Ketentuan tersebut dinilai sebagian pihak berpotensi membatasi ruang demokrasi karena dapat mengurangi kesempatan bagi anggota yang memiliki kemampuan dan niat untuk mengabdi, tetapi tidak memiliki keterikatan dengan kelompok tertentu.
Sejumlah anggota berharap proses pemilihan Ketua IKM dapat berlangsung secara terbuka, adil, dan memberikan kesempatan yang sama kepada seluruh anggota yang memenuhi kriteria.
Kekhawatiran Munculnya Pembatasan Calon Ketua
Beberapa warga Minang di Lubuklinggau menilai bahwa persyaratan rekomendasi kelompok perlu dipertimbangkan secara matang.
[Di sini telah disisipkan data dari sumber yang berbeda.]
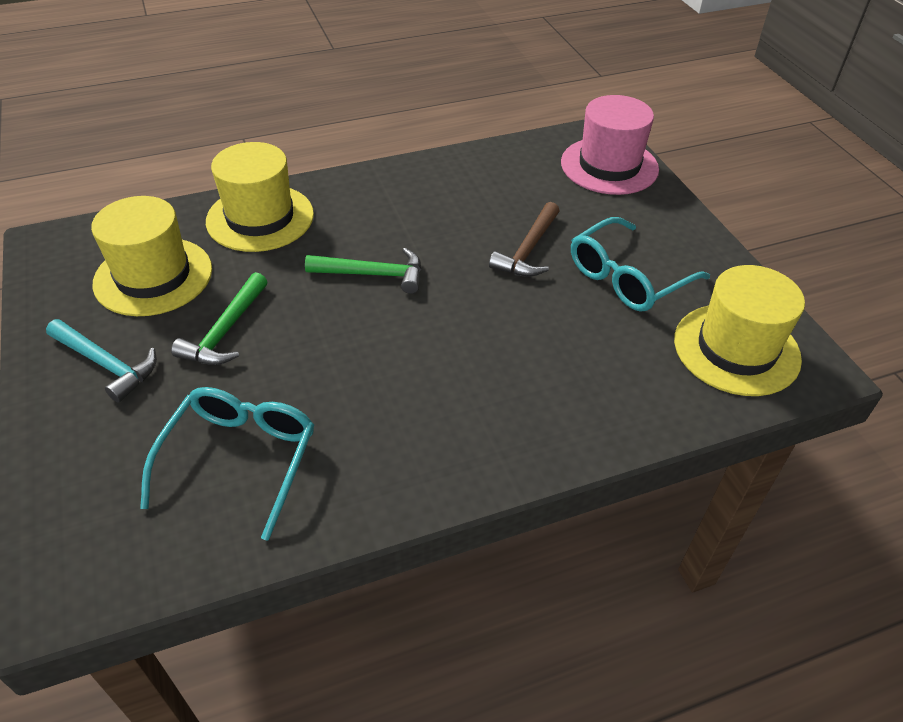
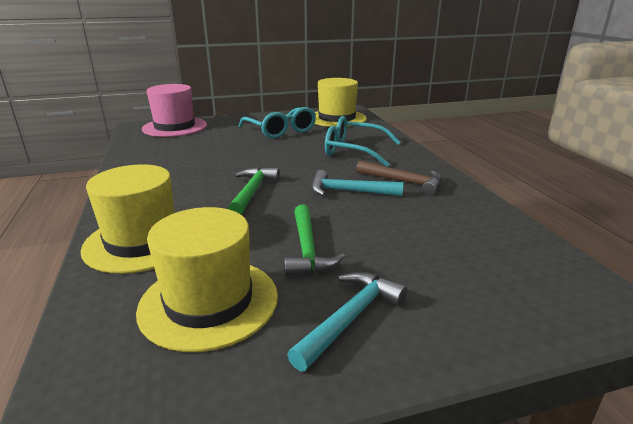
camera: 85 degrees left, 20 degrees down
turquoise glasses [140,387,314,541] -> turquoise glasses moved to [325,116,401,167]
green hammer [171,272,268,365] -> green hammer turned 60 degrees clockwise [284,205,345,276]
brown hammer [489,202,559,277] -> brown hammer moved to [356,161,442,195]
none -> turquoise hammer [311,170,403,196]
Menurut mereka, IKM merupakan organisasi yang menaungi seluruh masyarakat Minang, sehingga setiap anggota yang memiliki kapasitas, integritas, dan kepedulian terhadap organisasi seharusnya memiliki peluang yang sama untuk mencalonkan diri.
Salah seorang warga Minang di Lubuklinggau yang enggan disebutkan namanya mengatakan, mekanisme dukungan kelompok dapat membuat sebagian anggota kesulitan untuk ikut berkompetisi.
“Organisasi ini milik bersama. Jangan sampai ada anggota yang memiliki kemampuan dan keinginan mengabdi, tetapi tidak bisa maju hanya karena tidak memiliki dukungan dari kelompok tertentu,” ujarnya.
Ia berharap proses pemilihan lebih mengutamakan rekam jejak, kemampuan memimpin, serta dukungan nyata dari anggota secara luas.